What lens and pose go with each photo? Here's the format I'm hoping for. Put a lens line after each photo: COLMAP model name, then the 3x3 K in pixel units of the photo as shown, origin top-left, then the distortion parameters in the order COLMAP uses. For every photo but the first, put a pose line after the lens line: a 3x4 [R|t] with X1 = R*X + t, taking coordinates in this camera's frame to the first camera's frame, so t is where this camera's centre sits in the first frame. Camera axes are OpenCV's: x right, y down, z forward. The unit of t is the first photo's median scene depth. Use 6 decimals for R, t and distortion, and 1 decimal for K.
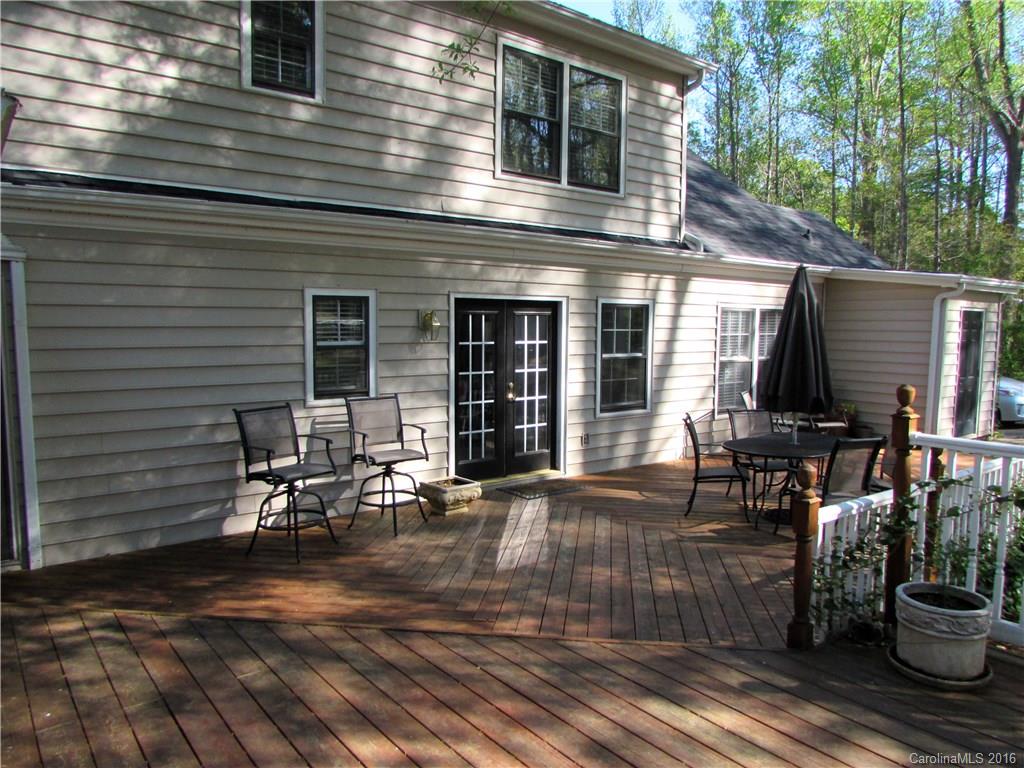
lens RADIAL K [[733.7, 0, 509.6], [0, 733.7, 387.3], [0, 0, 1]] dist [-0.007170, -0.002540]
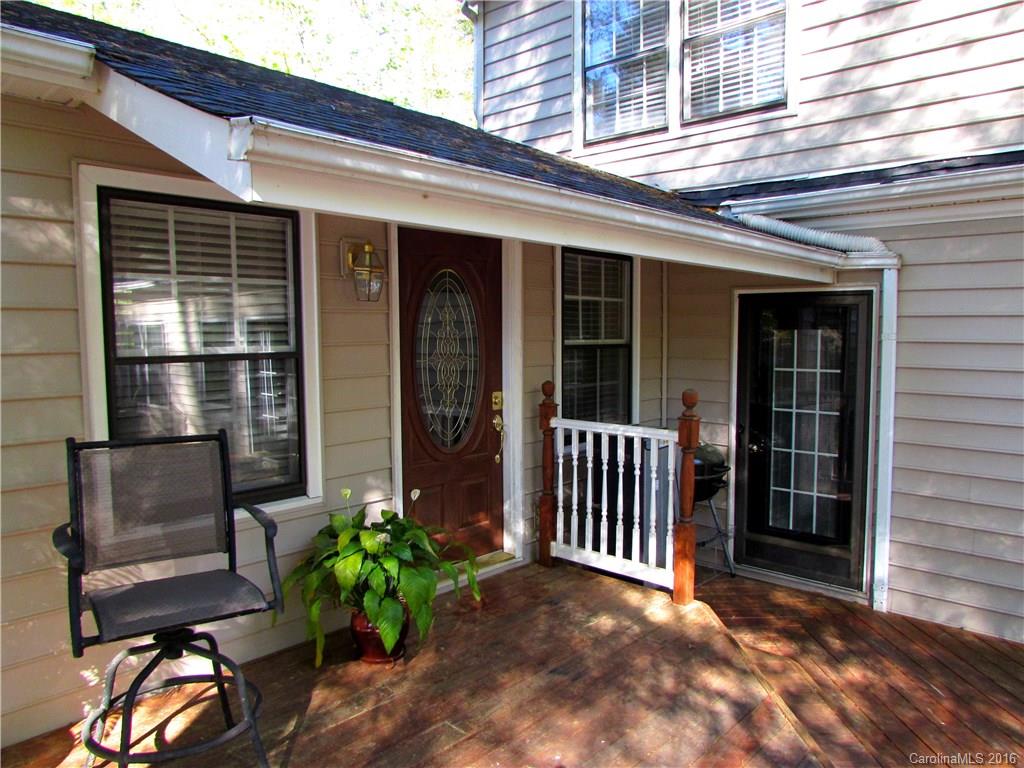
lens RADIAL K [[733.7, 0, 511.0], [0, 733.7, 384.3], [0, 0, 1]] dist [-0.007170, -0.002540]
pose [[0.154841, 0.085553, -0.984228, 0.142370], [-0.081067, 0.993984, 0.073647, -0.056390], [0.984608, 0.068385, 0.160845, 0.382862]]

-- -- --

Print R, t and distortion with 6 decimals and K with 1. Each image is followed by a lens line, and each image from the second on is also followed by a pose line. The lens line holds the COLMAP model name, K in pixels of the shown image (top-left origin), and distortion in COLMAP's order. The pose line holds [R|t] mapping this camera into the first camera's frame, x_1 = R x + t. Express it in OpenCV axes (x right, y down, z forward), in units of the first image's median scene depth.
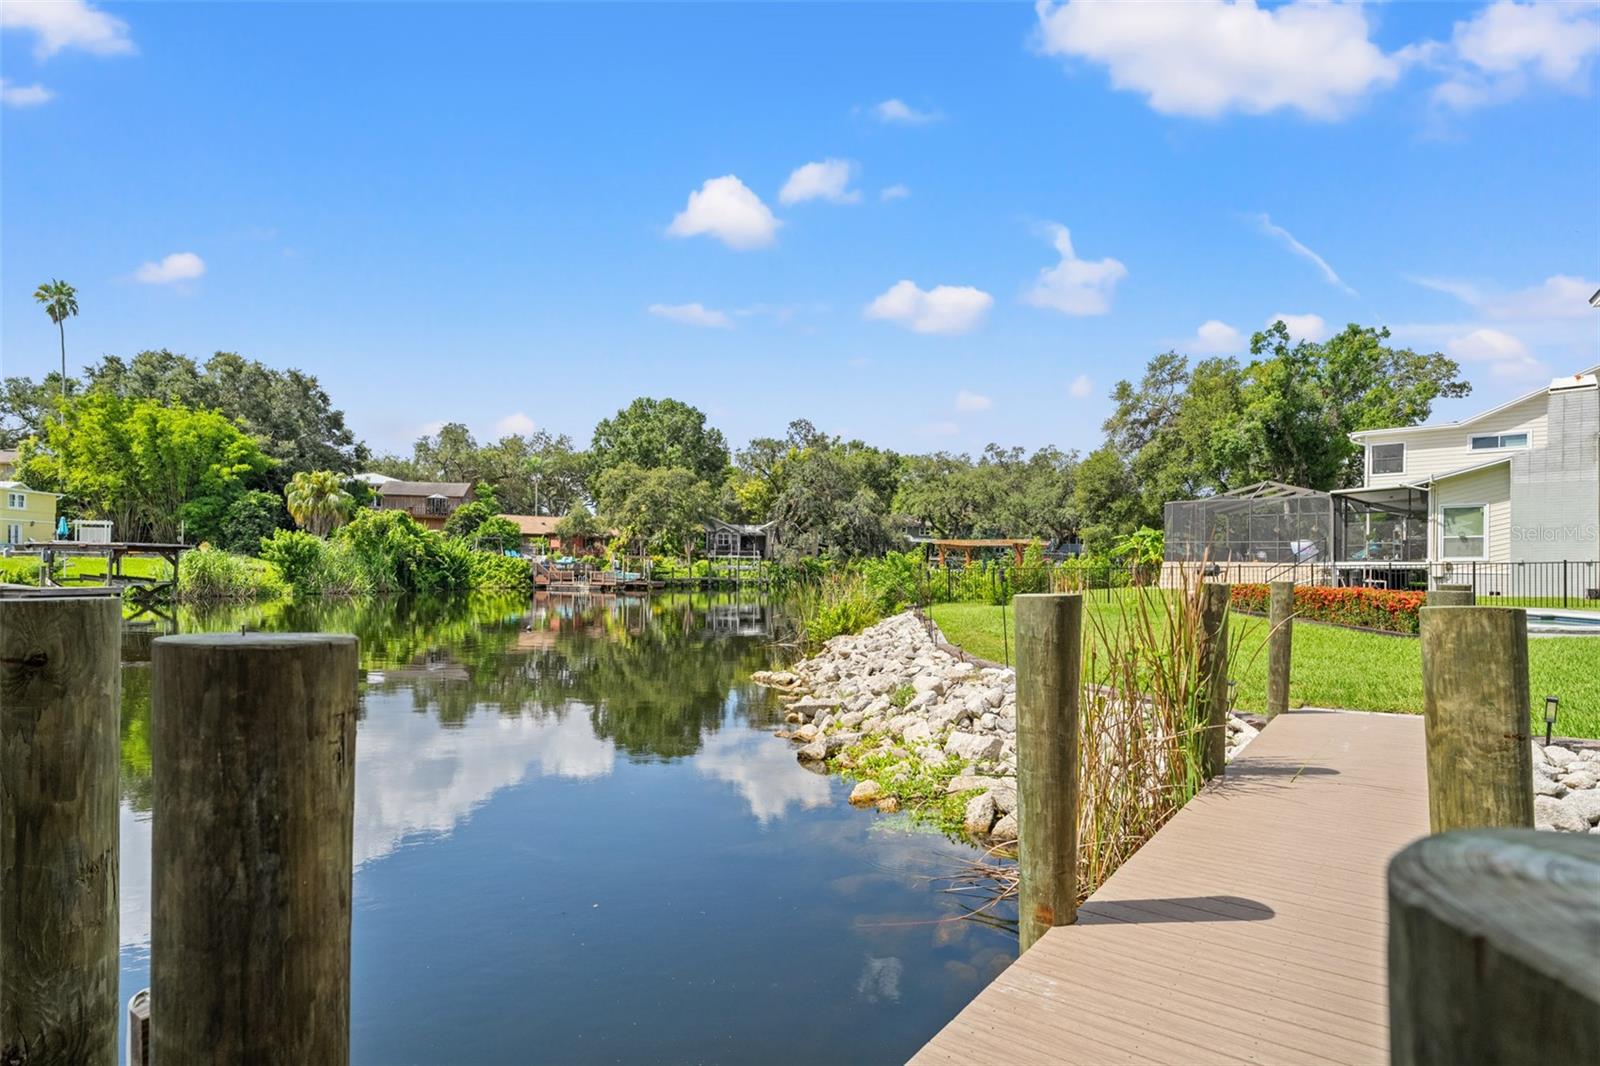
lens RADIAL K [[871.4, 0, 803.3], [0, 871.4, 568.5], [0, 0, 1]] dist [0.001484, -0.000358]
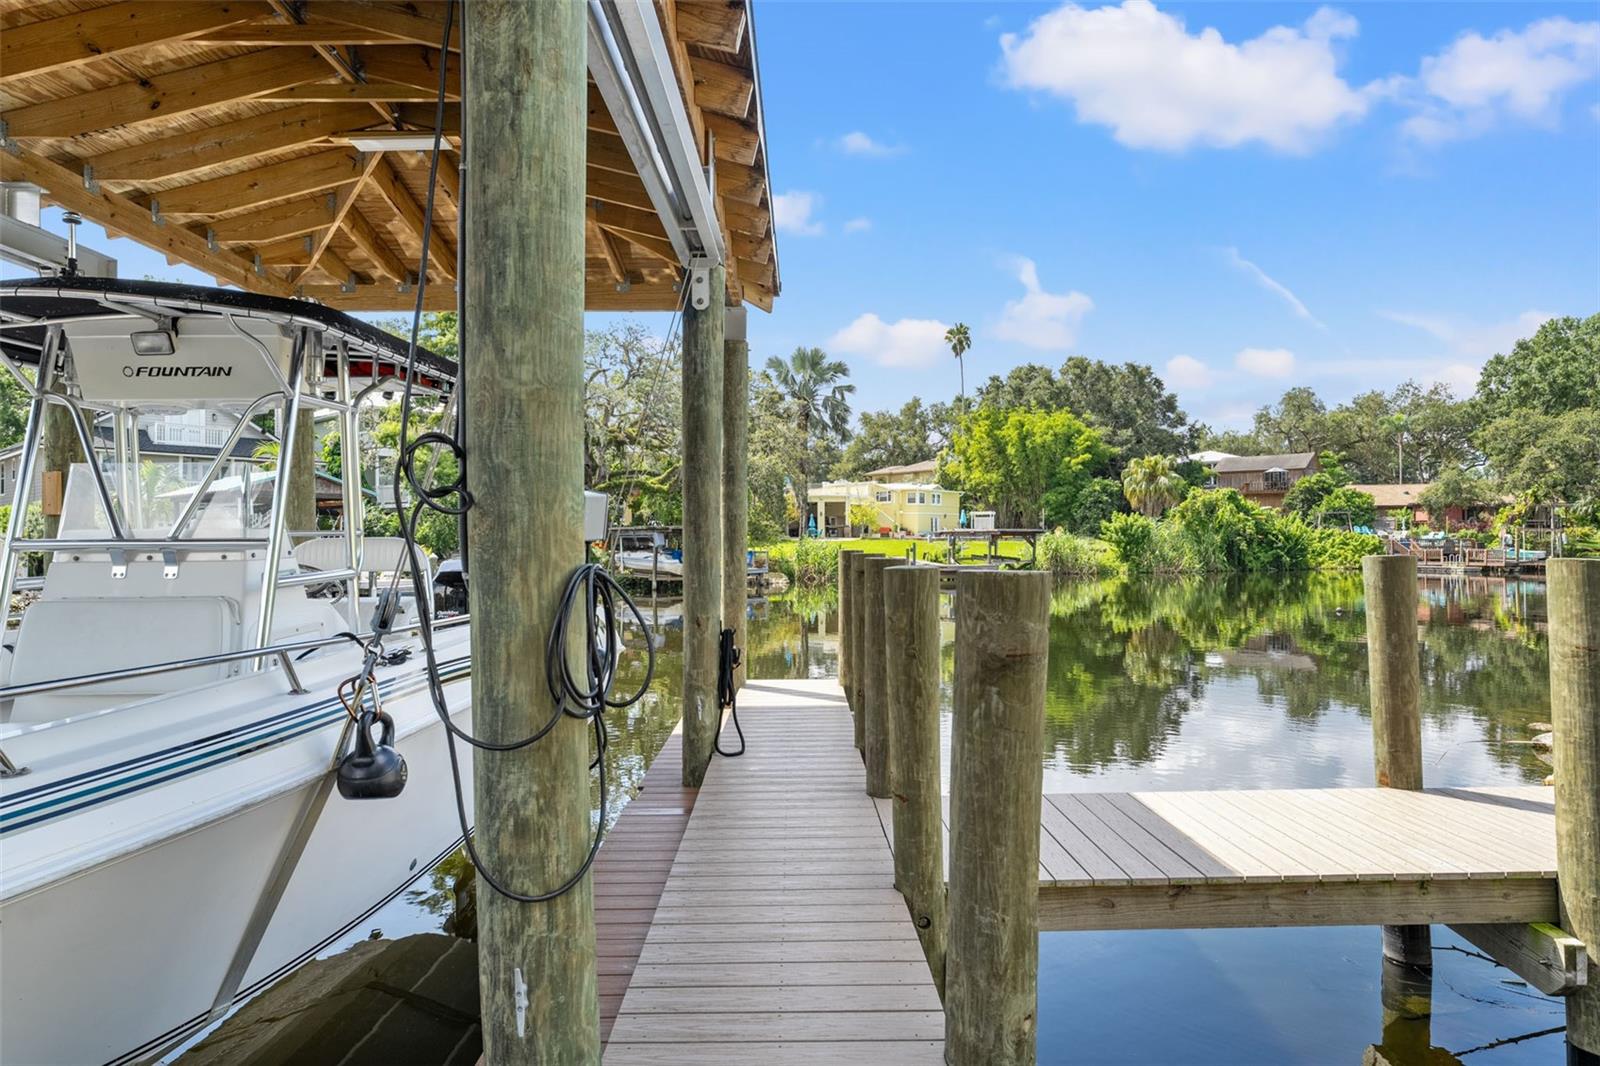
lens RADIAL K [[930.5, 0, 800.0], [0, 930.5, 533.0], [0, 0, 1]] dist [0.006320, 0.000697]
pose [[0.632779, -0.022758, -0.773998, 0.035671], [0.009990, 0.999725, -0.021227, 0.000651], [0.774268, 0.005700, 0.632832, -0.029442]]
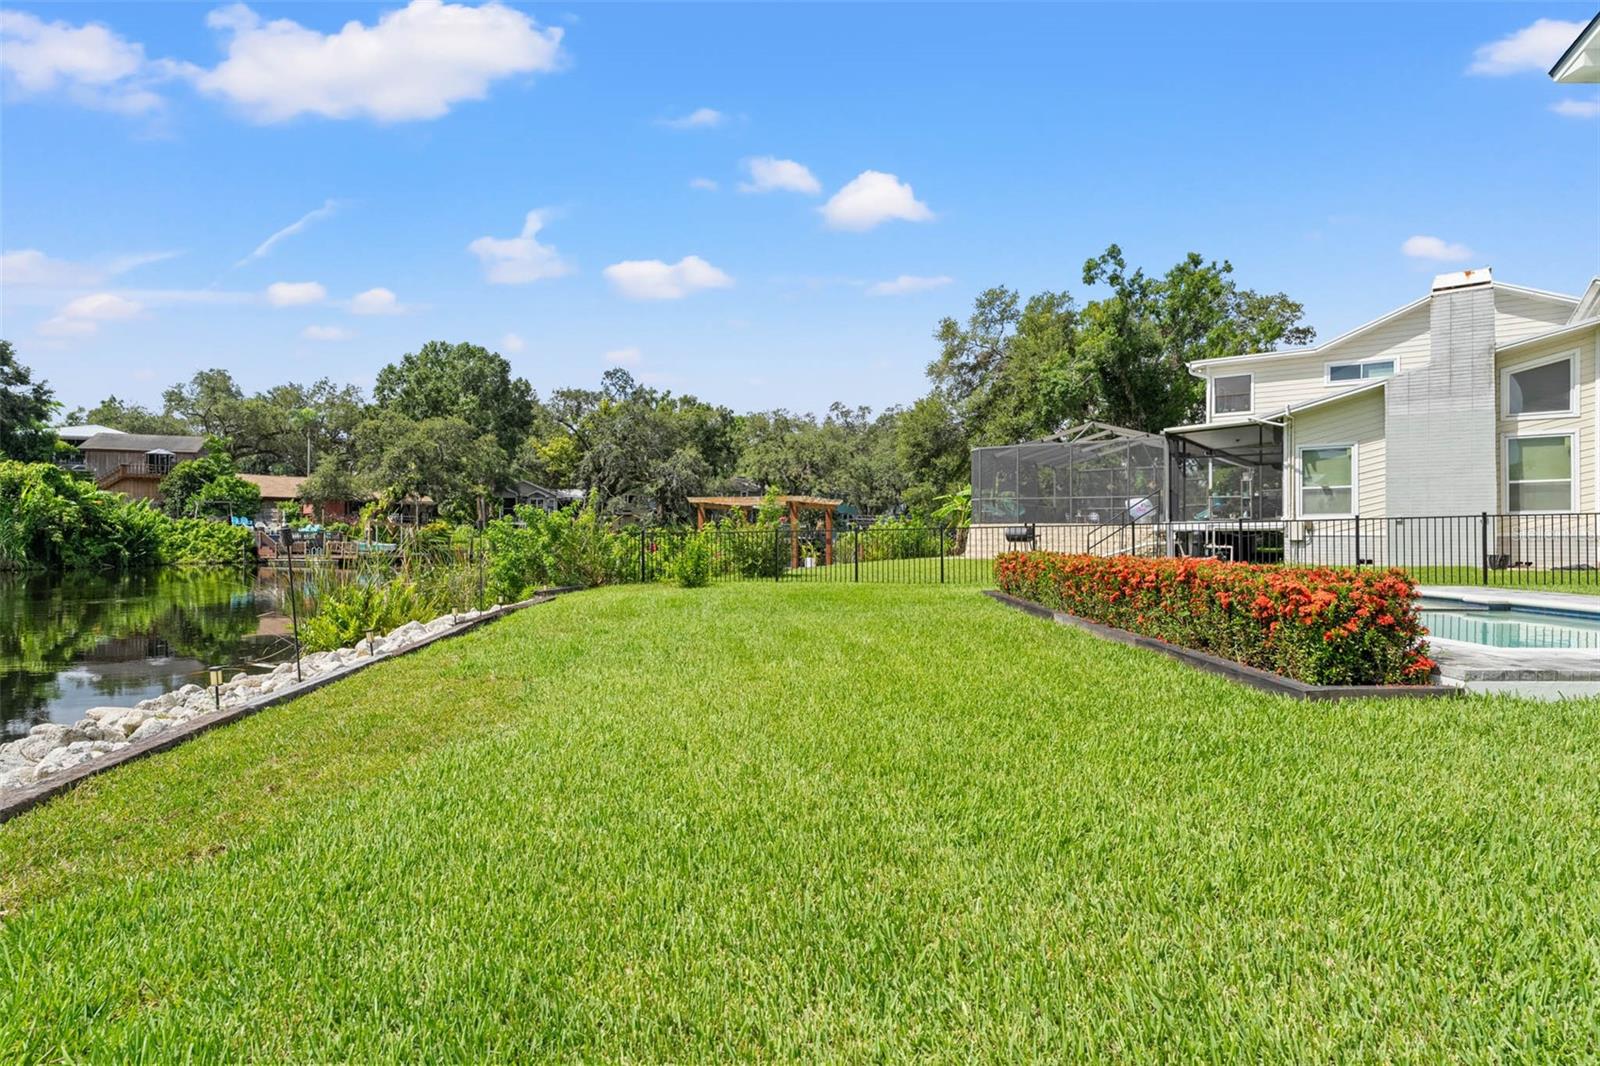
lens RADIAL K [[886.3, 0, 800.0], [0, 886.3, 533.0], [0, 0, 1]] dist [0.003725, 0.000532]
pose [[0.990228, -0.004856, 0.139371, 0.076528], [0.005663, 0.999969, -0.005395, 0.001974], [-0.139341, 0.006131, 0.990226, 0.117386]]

-- -- --

**TE VOLGEN INSTRUCTIES:** Schrijf de regels hierboven woordelijk over, van de regel met "Print R, t and" tot en met de regel met "dist [0.001484, -0.000358]", beide inbegrepen. Laat de afbeeldingen daarbij weg.

**UW OPLOSSING:**
Print R, t and distortion with 6 decimals and K with 1. Each image is followed by a lens line, and each image from the second on is also followed by a pose line. The lens line holds the COLMAP model name, K in pixels of the shown image (top-left origin), and distortion in COLMAP's order. The pose line holds [R|t] mapping this camera into the first camera's frame, x_1 = R x + t. Express it in OpenCV axes (x right, y down, z forward), in units of the first image's median scene depth.
lens RADIAL K [[871.4, 0, 803.3], [0, 871.4, 568.5], [0, 0, 1]] dist [0.001484, -0.000358]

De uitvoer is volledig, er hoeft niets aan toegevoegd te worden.